The incidence of this problem has implications for our clinical practice and also raises questions on what measures can be taken to possibly prevent this severe complication. Reducing the number of cases where silicone oil is used and the amount of exposure to light during the surgical ROSO should be considered. It is also important to advise patients about the potential for this as yet, untreatable complication.

Our study is retrospective and therefore did not have a standardised investigation protocol for affected cases. We therefore lack electrophysiology and OCT data on some patients. Furthermore fundus autofluorescence may have provided a further insight. Nevertheless, we have detailed visual acuity assessments on all patients and our primary aim was to define the incidence rate of this condition. Although follow-up varied because of the retrospective nature of the analysis, only one patient did not have follow-up beyond 3 months. Our criterion for visual loss was a reduction of two or more SL. This was considered to be clinically relevant and sufficiently inclusive. Our study was undertaken at a single center enabling accurate and comprehensive data collection, but may not account for geographical variation. Nationwide surveillance may be required to definitively determine the national incidence.

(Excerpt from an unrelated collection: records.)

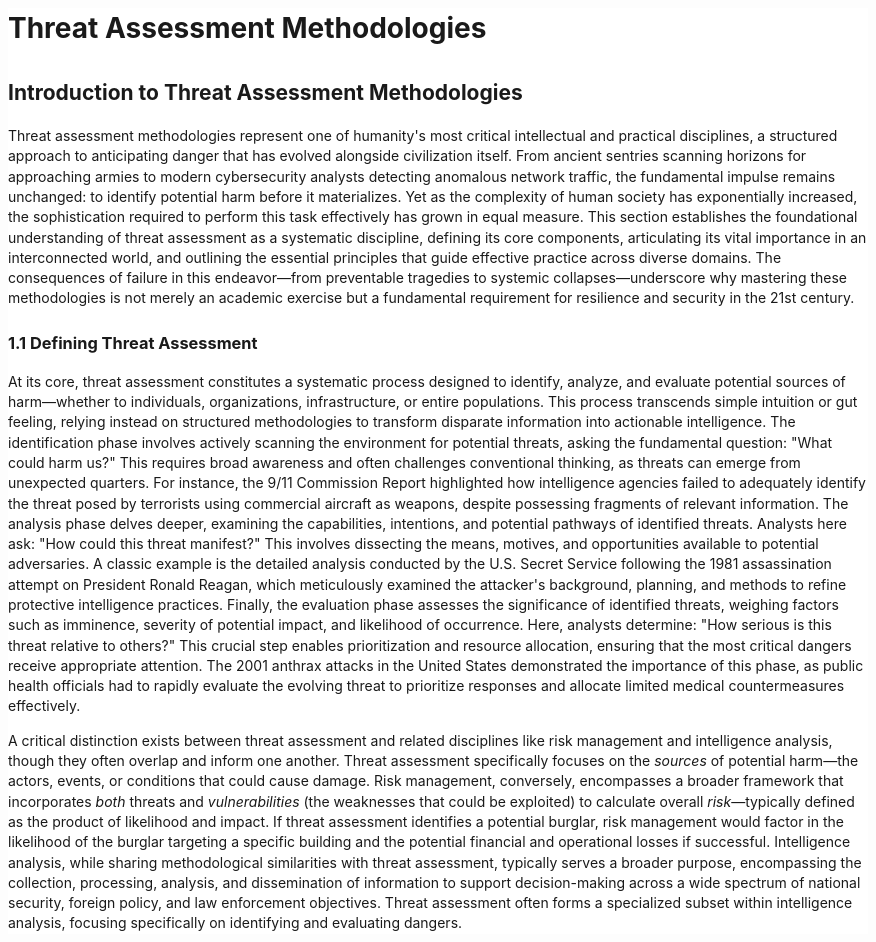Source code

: 
# Threat Assessment Methodologies

## Introduction to Threat Assessment Methodologies

Threat assessment methodologies represent one of humanity's most critical intellectual and practical disciplines, a structured approach to anticipating danger that has evolved alongside civilization itself. From ancient sentries scanning horizons for approaching armies to modern cybersecurity analysts detecting anomalous network traffic, the fundamental impulse remains unchanged: to identify potential harm before it materializes. Yet as the complexity of human society has exponentially increased, the sophistication required to perform this task effectively has grown in equal measure. This section establishes the foundational understanding of threat assessment as a systematic discipline, defining its core components, articulating its vital importance in an interconnected world, and outlining the essential principles that guide effective practice across diverse domains. The consequences of failure in this endeavor—from preventable tragedies to systemic collapses—underscore why mastering these methodologies is not merely an academic exercise but a fundamental requirement for resilience and security in the 21st century.

### 1.1 Defining Threat Assessment

At its core, threat assessment constitutes a systematic process designed to identify, analyze, and evaluate potential sources of harm—whether to individuals, organizations, infrastructure, or entire populations. This process transcends simple intuition or gut feeling, relying instead on structured methodologies to transform disparate information into actionable intelligence. The identification phase involves actively scanning the environment for potential threats, asking the fundamental question: "What could harm us?" This requires broad awareness and often challenges conventional thinking, as threats can emerge from unexpected quarters. For instance, the 9/11 Commission Report highlighted how intelligence agencies failed to adequately identify the threat posed by terrorists using commercial aircraft as weapons, despite possessing fragments of relevant information. The analysis phase delves deeper, examining the capabilities, intentions, and potential pathways of identified threats. Analysts here ask: "How could this threat manifest?" This involves dissecting the means, motives, and opportunities available to potential adversaries. A classic example is the detailed analysis conducted by the U.S. Secret Service following the 1981 assassination attempt on President Ronald Reagan, which meticulously examined the attacker's background, planning, and methods to refine protective intelligence practices. Finally, the evaluation phase assesses the significance of identified threats, weighing factors such as imminence, severity of potential impact, and likelihood of occurrence. Here, analysts determine: "How serious is this threat relative to others?" This crucial step enables prioritization and resource allocation, ensuring that the most critical dangers receive appropriate attention. The 2001 anthrax attacks in the United States demonstrated the importance of this phase, as public health officials had to rapidly evaluate the evolving threat to prioritize responses and allocate limited medical countermeasures effectively.

A critical distinction exists between threat assessment and related disciplines like risk management and intelligence analysis, though they often overlap and inform one another. Threat assessment specifically focuses on the *sources* of potential harm—the actors, events, or conditions that could cause damage. Risk management, conversely, encompasses a broader framework that incorporates *both* threats and *vulnerabilities* (the weaknesses that could be exploited) to calculate overall *risk*—typically defined as the product of likelihood and impact. If threat assessment identifies a potential burglar, risk management would factor in the likelihood of the burglar targeting a specific building and the potential financial and operational losses if successful. Intelligence analysis, while sharing methodological similarities with threat assessment, typically serves a broader purpose, encompassing the collection, processing, analysis, and dissemination of information to support decision-making across a wide spectrum of national security, foreign policy, and law enforcement objectives. Threat assessment often forms a specialized subset within intelligence analysis, focusing specifically on identifying and evaluating dangers.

This is the largest published cohort of consecutive patients undergoing ROSO from the vitreous cavity. The overall incidence of visual loss on oil removal was 3.3% with a higher documented rate in GRT-related macula on retinal detachments. This is the first report of modest visual recovery occurring in some patients over time. Our incidence rate of unexplained visual loss is significant, particularly in those with apparent good visual potential, and represents an unexplained concern for vitreoretinal surgeons.